Found something good?

Save it before you doomscroll past it.

🚨 BREAKING: Someone just open sourced the missing layer for AI agents and it's genuinely insane.

It's called LangWatch. The complete platform for LLM evaluation and AI agent testing trace, evaluate, simulate, and monitor your agents end-to-end before a single user sees them.

Here's what you actually get:

→ End-to-end agent simulations - run full-stack scenarios (tools, state, user simulator, judge) and pinpoint exactly where your agent breaks, decision by decision
→ Closed eval loop - Trace → Dataset → Evaluate → Optimize prompts → Re-test. Zero glue code, zero tool sprawl
→ Optimization Studio - iterate on prompts and models with real eval data backing every change
→ Annotations & queues - let domain experts label edge cases, catch failures your evals miss
→ GitHub integration - prompt versions live in Git, linked directly to traces

Here's the wild part:

It's OpenTelemetry-native. Framework-agnostic. Works with LangChain, LangGraph, CrewAI, Vercel AI SDK, Mastra, Google ADK. Model-agnostic too OpenAI, Anthropic, Azure, AWS, Groq, Ollama.

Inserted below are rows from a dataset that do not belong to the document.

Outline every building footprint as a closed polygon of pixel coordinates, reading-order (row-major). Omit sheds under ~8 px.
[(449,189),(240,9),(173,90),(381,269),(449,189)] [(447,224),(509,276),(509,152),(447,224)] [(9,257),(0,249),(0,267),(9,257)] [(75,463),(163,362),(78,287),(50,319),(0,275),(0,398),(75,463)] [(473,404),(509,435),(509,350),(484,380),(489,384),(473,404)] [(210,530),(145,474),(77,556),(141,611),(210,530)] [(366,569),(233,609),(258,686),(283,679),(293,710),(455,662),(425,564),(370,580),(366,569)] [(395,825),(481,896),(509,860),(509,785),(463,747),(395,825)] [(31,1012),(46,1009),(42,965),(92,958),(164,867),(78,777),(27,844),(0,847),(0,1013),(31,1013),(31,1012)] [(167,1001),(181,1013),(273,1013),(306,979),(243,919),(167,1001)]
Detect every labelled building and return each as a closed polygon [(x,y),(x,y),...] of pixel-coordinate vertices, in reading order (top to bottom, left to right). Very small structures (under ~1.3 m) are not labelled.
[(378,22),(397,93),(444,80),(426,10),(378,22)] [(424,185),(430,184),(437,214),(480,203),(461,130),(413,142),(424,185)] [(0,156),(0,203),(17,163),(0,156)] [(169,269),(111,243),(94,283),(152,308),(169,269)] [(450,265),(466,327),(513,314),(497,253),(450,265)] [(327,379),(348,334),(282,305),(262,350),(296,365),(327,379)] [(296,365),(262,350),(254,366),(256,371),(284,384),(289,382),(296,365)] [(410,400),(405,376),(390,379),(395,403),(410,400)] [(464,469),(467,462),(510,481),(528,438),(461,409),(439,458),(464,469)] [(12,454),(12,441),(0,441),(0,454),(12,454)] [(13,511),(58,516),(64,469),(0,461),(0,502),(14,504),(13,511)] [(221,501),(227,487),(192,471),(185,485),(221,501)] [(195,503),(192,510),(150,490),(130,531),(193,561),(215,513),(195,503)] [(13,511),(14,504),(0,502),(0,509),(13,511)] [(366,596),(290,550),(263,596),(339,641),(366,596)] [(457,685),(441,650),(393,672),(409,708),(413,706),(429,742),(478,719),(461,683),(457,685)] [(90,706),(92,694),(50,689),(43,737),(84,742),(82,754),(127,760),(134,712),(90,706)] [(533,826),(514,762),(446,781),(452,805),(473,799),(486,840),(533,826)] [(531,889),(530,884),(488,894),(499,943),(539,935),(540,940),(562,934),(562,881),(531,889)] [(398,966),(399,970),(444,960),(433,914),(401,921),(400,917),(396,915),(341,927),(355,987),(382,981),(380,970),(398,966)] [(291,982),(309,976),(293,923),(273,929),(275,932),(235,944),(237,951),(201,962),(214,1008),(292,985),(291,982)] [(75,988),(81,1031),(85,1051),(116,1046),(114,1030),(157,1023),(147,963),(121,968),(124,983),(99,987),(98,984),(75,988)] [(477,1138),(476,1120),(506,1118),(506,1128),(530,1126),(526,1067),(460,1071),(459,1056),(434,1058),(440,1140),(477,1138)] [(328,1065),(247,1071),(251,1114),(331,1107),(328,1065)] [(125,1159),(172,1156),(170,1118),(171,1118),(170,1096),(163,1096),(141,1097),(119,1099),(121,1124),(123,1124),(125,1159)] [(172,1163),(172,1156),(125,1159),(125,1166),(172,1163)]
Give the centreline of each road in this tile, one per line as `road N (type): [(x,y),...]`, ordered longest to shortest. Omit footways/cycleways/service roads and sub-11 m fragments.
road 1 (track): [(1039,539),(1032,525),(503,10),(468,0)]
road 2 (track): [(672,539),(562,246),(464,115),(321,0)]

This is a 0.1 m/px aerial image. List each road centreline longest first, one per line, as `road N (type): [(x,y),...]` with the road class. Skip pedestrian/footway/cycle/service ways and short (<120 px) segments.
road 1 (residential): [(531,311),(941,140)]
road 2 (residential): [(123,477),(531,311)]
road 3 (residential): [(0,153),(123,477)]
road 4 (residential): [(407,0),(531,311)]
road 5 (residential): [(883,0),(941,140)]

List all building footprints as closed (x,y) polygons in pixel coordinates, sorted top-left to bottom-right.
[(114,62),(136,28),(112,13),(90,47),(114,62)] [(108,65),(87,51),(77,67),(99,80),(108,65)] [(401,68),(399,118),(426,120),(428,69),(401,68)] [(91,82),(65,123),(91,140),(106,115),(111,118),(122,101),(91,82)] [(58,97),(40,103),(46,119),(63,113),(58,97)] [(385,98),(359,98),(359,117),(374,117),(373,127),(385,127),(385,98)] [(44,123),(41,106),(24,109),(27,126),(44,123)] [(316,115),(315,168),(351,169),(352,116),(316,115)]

Most teams shipping AI agents have zero regression testing. No simulations. No systematic eval loop.

They find out their agent broke when a user tweets about it.

LangWatch fixes that. One docker compose command to self-host.

Full MCP support for Claude Desktop. ISO 27001 certified.

100% Open Source.

(Link in the comments)

Tweet media
5511570768.5K
Keep it forever

Create a free account to save everything you preview — private to you.

Preview another link

Works with X, Instagram, TikTok & YouTube.

One place for everything
Tweets, TikToks, Reels, Shorts & articles in one searchable home.
Media at your fingertips
Full-screen viewer for photos and video — save any post to your collection.
Actually find it later
Full-text search across everything you save.